— Все-таки…
— То-то „все-таки“. Гражданскія-то чувства только тогда ко двору, когда передъ ними просторъ открытъ. А что̀ же ты съ ними, въ тинѣ лежа, дѣлать будешь?
— Не въ тинѣ, а вообще…
— Напримѣръ?
— Напримѣръ, монахъ меня въ ухѣ захочетъ сваритъ, а я ему скажу: не имѣешь, отче, права безъ суда такому ужасному наказанію меня подвергать!
— А онъ тебя, за грубость, на сковородку, либо въ золу въ горячую… Нѣтъ, другъ, въ тинѣ жить, такъ не гражданскія, а остолопьи чувства надо имѣть — вотъ это вѣрно. Схоронился гдѣ погуще и молчи, остолопъ!
Или еще:
— Рыбы не должны рыбами питаться, — бредилъ на-яву карась. — Для рыбьяго продовольствія и безъ того природа многое множество вкусныхъ блюдъ уготовала. Ракушки, мухи, черви, пауки, водяныя блохи; наконецъ — раки, змѣи, лягушки. И все это добро, все на потребу.

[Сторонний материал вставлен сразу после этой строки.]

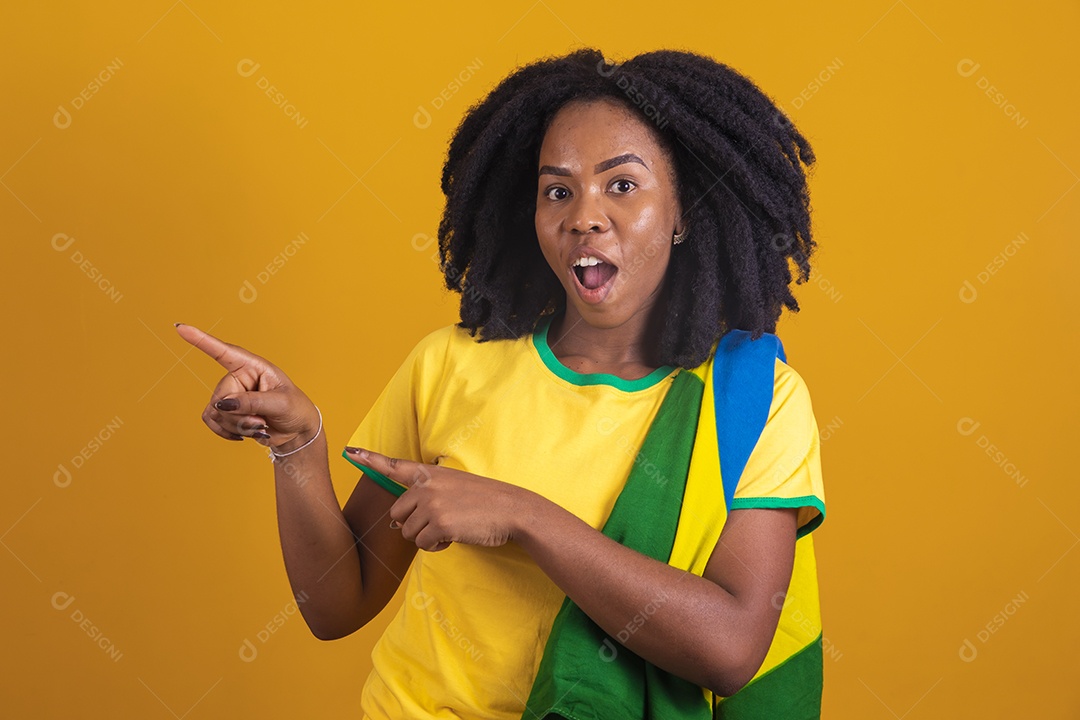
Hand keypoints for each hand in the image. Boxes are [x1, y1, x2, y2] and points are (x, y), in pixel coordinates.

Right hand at [175, 323, 319, 451]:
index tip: (181, 328)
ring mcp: (231, 395)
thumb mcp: (280, 403)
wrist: (296, 430)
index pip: (224, 352)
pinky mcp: (226, 412)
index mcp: (253, 366)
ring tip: (259, 426)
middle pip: (220, 396)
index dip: (202, 340)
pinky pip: (211, 420)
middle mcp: (238, 377)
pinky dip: (226, 431)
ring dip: (236, 425)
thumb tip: (223, 404)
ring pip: (215, 411)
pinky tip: (244, 435)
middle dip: (240, 416)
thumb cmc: (294, 408)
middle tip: (262, 422)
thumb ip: (252, 402)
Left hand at [346, 448, 532, 551]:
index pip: (394, 465)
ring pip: (408, 532)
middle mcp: (427, 486)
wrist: (512, 510)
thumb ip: (425, 497)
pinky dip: (436, 547)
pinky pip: (423, 544)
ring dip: (426, 537)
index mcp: (430, 473)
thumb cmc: (484, 502)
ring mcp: (432, 504)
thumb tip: (396, 523)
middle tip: (439, 524)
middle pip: (397, 513)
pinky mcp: (440, 523)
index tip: (350, 451)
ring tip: (451, 528)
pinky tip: (454, 538)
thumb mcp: (454, 487)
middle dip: (413, 524)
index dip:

— А для щукъ на потребу караси, — отрезвлялъ его ершъ.
— Нѣтъ, карась самъ себѣ довлѣетъ. Ежели природа ему не дала оборонительныхъ средствъ, какъ тебѣ, напримѣръ, то это значить, что надо особливый законъ, въ видахъ обезпеченія его личности, издать!
— А ежели тотъ законъ исполняться не будетъ?
— Тогда надо внушеніе распубликовать: лучше, дескать, совсѣмъ законовъ не издавать, ежели оные не исполнять.
— И ладно будетъ?
— Полагаю, что многіе устыдятся.
Повторяю: дни проходили за днями, а карась все бредилъ. Другому за это хоть щелчокъ бы въ носъ дали, а ему — ничего. И растабарывалъ бы онъ такимъ родомъ аридовы вѣки, если бы хоть крошечку поостерегся. Но онъ ужъ такъ о себѣ возмечталъ, что совсѣмъ изъ разсчета вышелъ. Припускалъ да припускалъ, какъ вдругъ къ нему головель съ повѣсткой: назавтра, дескать, щука изволитъ въ заводь прибыть, такъ ты, карась, смотри! чуть свѣтъ отвѣтъ держать явись!